LOS ANGELES -- Tar from the Santa Barbara oil spill washed up at least as far away as a Los Angeles County beach last month, according to test results released Monday.
The findings confirmed what was suspected by many after globs of oil began swamping Southern California beaches in the weeks after a pipeline dumped up to 101,000 gallons of crude oil on the coast May 19.
Goo that washed up on beaches east and south of Santa Barbara was sent to labs for "fingerprint" analysis to determine if it came from the Plains All American Pipeline spill or from oil that seeps naturally from the seabed.
Tar balls are routinely found on beaches in the area, but the quantity and size - some described as big as patties - forced officials to shut down popular surf and swim posts while they were cleaned up about 100 miles from where the spill entered the ocean at Refugio State Beach.
Three tar-ball samples taken in the Manhattan Beach area on May 27 were traced to the spill. Two of the sample results were reported by Plains, and one was reported by the state Department of Fish and Wildlife.
While testing continues on samples found as far south as San Clemente Beach in Orange County, it's too early to declare that the spill was responsible for most of the oil and tar that appeared on local beaches, said Alexia Retallack of the Department of Fish and Wildlife.
"Is it possible that Refugio oil got to Manhattan Beach?" she said. "We have a tar ball that matches Refugio oil.
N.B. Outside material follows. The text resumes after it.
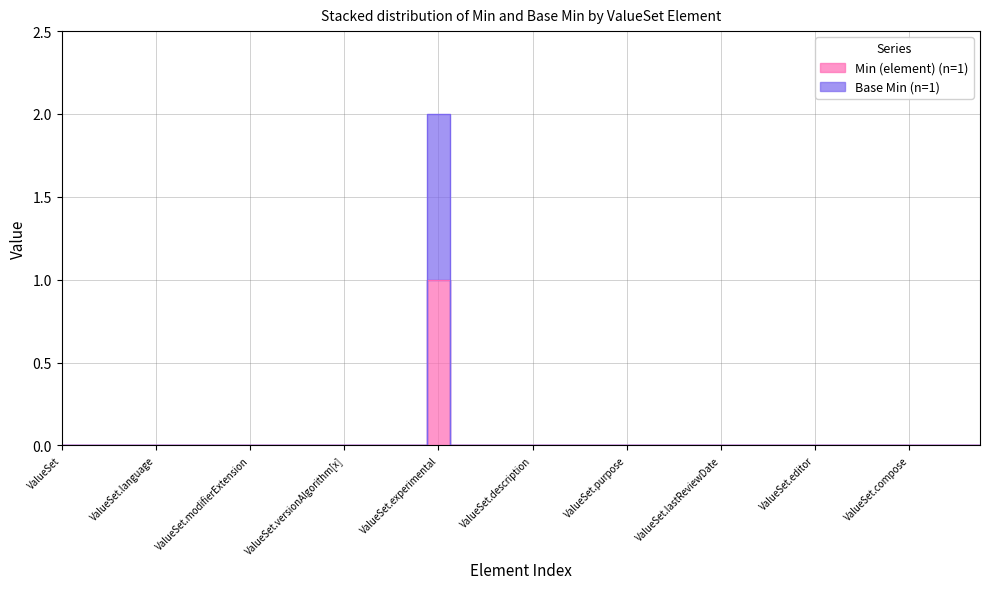

Rank the series by their maximum value, from lowest to highest.

Min (element), Base Min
It answered that question for folks."
Four of the samples that Plains had analyzed by scientists at Woods Hole Oceanographic Institution in Massachusetts and the University of California, Santa Barbara were consistent with natural seeps, the company said.
Federal regulators are investigating what caused the corroded pipe to rupture and spill oil in a culvert that drained up to 21,000 gallons into the ocean at the popular beach campground that remains closed into July.
Local, state and federal prosecutors are also investigating.
Nearly 200 birds and more than 100 marine mammals, mostly sea lions, have been found dead in the wake of the spill.
"This finding shows how unpredictable and widespread oil-spill damage can be," said Kristen Monsell with the Center for Biological Diversity.
Houston-based Plains has apologized for the spill and is paying for the Santa Barbara portion of the cleanup, which has surpassed $65 million. A company spokeswoman said no determination has been made about whether the company will have to pay for the cleanup near Manhattan Beach.
Rep. Ted Lieu, D-Los Angeles, said he expects Plains will be held responsible for the Los Angeles-area cleanup costs and penalties.